This problem can be rephrased as follows:

You are initially at a set $S_x$ containing $1$. You repeatedly advance to another set containing one or more common elements than your current set, until you reach a set containing $M$. At least how many moves are required?

The equivalence to the original problem is justified by that, for the final sets \(S_{a_1},S_{a_2},\dots,S_{a_k}\) containing \(1\) and \(M\), such a “path” always exists, and that the constraint is worse than the original problem.

If you try to solve the rephrased problem by naively adding edges and performing a BFS (Breadth-First Search), it costs \(\mathrm{O}(N^2)\) time, which does not fit in the limit. Instead, we use a technique that involves a virtual vertex.

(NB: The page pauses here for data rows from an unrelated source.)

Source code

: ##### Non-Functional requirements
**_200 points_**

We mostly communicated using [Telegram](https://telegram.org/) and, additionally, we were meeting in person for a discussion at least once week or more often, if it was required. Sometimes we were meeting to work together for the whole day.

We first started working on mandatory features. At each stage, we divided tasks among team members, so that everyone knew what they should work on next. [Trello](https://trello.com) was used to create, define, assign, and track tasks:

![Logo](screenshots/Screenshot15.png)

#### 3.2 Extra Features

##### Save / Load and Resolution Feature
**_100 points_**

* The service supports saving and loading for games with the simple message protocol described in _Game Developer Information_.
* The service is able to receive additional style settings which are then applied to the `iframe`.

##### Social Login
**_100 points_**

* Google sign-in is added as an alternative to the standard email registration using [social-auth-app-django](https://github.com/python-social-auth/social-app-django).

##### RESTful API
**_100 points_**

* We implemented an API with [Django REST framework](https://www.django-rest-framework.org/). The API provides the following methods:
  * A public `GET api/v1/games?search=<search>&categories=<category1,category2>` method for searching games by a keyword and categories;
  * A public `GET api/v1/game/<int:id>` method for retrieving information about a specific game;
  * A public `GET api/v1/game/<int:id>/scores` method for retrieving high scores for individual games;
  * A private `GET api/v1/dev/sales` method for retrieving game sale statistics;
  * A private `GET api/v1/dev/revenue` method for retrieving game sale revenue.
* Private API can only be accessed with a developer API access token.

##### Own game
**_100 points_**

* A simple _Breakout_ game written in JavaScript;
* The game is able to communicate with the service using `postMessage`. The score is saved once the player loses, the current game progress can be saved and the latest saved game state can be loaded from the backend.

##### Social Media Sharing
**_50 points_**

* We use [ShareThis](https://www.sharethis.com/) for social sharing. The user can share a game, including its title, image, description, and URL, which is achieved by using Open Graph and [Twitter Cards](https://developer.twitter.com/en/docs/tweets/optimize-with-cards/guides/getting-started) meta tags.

We prepare \((N+M)\) vertices. The \(i\)-th (\(1 \le i \le N\)) vertex corresponds to set \(S_i\), and the \(j\)-th (\(N+1 \le j \le N+M\)) vertex corresponds to integer \((j-N)\). We add an edge of length \(1\) between vertex \(i\) and vertex \((j+N)\) if set \(S_i\) contains \(j\). Then, transitions to another set containing the same element are represented by \(\mathrm{O}(\sum A)\) edges. Note however that the answer is doubled, because moving as “set \(\rightarrow\) integer \(\rightarrow\) set” requires two edges.

All that left is to perform BFS on this graph. The complexity is \(\mathrm{O}(N+M+\sum A)\), because this is DFS on a graph with \((N+M)\) vertices and \(\sum A\) edges.